• **Text block**:

3 Reproducible Research
The core principle of reproducible research is to supplement published studies not only with datasets from field or lab observations, model outputs, or instrument readings, but also with the code used in data analysis. This ensures that others can validate and replicate the findings of the study.
One of the primary benefits of utilizing a high-level programming language is its capacity to handle data in a cross-platform format, like .txt or .csv. This allows for seamless integration of various tasks, including data wrangling, numerical and statistical analyses, geospatial analyses, and the creation of publication-quality visuals within a single coding environment. Essentially, the aim is to centralize all stages of data analysis on one platform. By using code to document our thought processes and methodologies, we can reduce or even eliminate the reliance on multiple specialized software programs, thereby enhancing the transparency of our research.
Have you ever counted the number of mouse clicks and keyboard strokes needed to redo an entire data analysis for a manuscript when juggling between several software applications?
Here are my top three reproducible research practices for research:
Avoid manipulation of raw data: This includes adding/removing/editing raw data in files created by dataloggers, data retrieved from online sources, or field/lab spredsheets. If you are copy-pasting data, you are probably doing it wrong. The idea is to handle tasks like replacing missing values, removing outliers, and skipping unnecesary data with a programming language. An exception may be if the file was corrupted (say by a malfunctioning datalogger) that prevents us from reading the file.

• **Data supplied**:

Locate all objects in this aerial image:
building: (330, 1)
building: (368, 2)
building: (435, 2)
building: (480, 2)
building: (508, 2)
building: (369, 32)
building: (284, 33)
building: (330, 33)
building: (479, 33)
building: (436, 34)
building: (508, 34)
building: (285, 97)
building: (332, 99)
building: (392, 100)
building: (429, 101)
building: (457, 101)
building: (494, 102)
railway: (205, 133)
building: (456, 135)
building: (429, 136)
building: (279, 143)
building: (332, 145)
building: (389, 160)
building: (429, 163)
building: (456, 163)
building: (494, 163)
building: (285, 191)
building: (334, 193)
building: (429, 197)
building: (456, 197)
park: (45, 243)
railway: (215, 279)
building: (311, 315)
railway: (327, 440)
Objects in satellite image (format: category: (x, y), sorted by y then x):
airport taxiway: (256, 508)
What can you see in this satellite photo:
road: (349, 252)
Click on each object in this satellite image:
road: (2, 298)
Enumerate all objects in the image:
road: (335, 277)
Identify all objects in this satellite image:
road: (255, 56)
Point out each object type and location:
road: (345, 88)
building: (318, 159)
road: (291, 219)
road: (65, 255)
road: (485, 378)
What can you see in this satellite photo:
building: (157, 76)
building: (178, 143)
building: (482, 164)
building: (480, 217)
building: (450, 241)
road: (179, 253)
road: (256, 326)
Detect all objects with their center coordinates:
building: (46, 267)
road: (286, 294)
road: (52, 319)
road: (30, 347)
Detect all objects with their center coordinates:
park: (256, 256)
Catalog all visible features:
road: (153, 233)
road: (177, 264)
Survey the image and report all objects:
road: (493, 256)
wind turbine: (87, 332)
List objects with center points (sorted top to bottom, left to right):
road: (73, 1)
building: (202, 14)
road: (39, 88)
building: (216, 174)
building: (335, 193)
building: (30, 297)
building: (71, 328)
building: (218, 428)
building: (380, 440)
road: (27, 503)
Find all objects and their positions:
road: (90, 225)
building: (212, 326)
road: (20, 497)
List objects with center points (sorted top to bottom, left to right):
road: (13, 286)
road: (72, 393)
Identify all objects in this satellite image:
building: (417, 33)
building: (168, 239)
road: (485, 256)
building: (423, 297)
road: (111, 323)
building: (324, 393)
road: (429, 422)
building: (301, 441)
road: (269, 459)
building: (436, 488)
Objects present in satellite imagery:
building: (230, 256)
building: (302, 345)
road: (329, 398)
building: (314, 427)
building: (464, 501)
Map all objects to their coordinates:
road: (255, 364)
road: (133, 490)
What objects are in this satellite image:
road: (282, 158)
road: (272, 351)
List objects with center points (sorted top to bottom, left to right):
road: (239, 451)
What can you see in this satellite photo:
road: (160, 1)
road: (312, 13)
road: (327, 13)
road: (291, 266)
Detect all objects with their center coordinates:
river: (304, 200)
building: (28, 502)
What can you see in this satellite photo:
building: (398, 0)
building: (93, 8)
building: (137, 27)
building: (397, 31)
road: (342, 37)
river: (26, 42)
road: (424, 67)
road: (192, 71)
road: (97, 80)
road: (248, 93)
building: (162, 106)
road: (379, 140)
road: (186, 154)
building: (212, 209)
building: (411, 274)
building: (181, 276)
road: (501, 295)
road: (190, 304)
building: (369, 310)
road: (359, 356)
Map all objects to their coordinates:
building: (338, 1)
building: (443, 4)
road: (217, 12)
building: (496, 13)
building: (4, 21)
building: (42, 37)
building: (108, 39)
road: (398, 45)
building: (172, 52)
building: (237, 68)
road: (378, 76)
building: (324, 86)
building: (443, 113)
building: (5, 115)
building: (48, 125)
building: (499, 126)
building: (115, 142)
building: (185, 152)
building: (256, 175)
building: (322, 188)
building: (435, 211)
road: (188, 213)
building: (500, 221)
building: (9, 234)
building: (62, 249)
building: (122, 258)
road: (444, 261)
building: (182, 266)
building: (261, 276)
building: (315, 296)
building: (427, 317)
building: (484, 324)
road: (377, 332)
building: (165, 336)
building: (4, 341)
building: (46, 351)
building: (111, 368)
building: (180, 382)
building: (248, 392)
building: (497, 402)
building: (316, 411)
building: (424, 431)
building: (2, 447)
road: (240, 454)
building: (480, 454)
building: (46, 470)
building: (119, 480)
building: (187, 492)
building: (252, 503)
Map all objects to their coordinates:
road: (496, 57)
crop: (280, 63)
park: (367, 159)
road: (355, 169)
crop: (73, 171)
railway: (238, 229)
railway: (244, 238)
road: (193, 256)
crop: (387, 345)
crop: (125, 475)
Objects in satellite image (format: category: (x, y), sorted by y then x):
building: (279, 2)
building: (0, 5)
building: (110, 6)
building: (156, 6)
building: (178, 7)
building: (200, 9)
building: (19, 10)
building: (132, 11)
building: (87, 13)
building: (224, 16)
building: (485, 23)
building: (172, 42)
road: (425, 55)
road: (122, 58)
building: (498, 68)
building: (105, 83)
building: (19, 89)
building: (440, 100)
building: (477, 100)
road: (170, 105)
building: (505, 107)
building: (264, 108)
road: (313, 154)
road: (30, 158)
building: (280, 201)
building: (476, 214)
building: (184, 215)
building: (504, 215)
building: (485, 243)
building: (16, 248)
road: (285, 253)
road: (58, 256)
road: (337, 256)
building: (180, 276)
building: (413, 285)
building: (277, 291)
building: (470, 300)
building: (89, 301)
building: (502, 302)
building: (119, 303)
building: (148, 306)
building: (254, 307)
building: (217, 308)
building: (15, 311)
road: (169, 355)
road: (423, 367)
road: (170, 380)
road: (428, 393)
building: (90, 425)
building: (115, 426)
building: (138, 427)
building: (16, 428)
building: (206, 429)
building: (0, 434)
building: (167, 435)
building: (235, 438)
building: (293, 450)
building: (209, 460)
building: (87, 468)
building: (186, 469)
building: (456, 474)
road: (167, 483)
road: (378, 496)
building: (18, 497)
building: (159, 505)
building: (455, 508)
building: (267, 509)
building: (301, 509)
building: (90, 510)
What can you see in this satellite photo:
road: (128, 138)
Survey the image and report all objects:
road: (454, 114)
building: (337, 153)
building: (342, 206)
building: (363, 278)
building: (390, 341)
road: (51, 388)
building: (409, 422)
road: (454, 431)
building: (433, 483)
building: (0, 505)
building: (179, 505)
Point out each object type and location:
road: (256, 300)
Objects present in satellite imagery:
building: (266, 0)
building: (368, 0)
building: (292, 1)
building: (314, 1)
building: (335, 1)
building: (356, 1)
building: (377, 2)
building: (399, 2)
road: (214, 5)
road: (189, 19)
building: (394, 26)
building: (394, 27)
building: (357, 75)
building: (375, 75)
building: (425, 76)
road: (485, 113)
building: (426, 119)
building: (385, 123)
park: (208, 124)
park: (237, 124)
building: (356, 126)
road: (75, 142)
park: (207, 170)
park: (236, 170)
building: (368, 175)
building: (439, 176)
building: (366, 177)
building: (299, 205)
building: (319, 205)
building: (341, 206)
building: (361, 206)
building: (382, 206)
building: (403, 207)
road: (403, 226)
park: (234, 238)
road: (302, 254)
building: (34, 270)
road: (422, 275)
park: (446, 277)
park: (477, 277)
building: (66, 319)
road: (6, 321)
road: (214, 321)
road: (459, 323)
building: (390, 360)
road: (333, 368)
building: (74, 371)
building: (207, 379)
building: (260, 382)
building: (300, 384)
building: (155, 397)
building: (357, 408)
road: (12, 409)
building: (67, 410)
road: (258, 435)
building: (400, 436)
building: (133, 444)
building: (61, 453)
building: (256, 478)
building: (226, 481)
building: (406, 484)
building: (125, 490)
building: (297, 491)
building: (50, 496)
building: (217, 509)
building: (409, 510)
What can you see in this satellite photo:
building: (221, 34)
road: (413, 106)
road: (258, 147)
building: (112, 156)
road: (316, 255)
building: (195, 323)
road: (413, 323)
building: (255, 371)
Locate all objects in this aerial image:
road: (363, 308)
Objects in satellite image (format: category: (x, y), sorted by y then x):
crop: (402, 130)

• **Task set**:
a) Can you rewrite the paragraph of the reproducible research text that begins "One of the primary benefits" more briefly, keeping its main facts?
b) Can you give everything in the reproducible research text from "Have you ever" down to "several software applications?" again, switching "manuscript" to "thesis"?

• **Answers to the exercise**:
a) A high-level programming language can handle data in cross-platform formats such as .txt or .csv. This lets data wrangling, numerical and statistical analyses, geospatial analyses, and publication-quality visuals all happen in one coding environment, so every stage of data analysis sits on a single platform. Documenting thought processes and methods in code reduces or eliminates the need for multiple specialized software programs and makes the research more transparent.

b)
Have you ever counted the number of mouse clicks and keyboard strokes needed to redo an entire data analysis for a thesis when juggling between several software applications?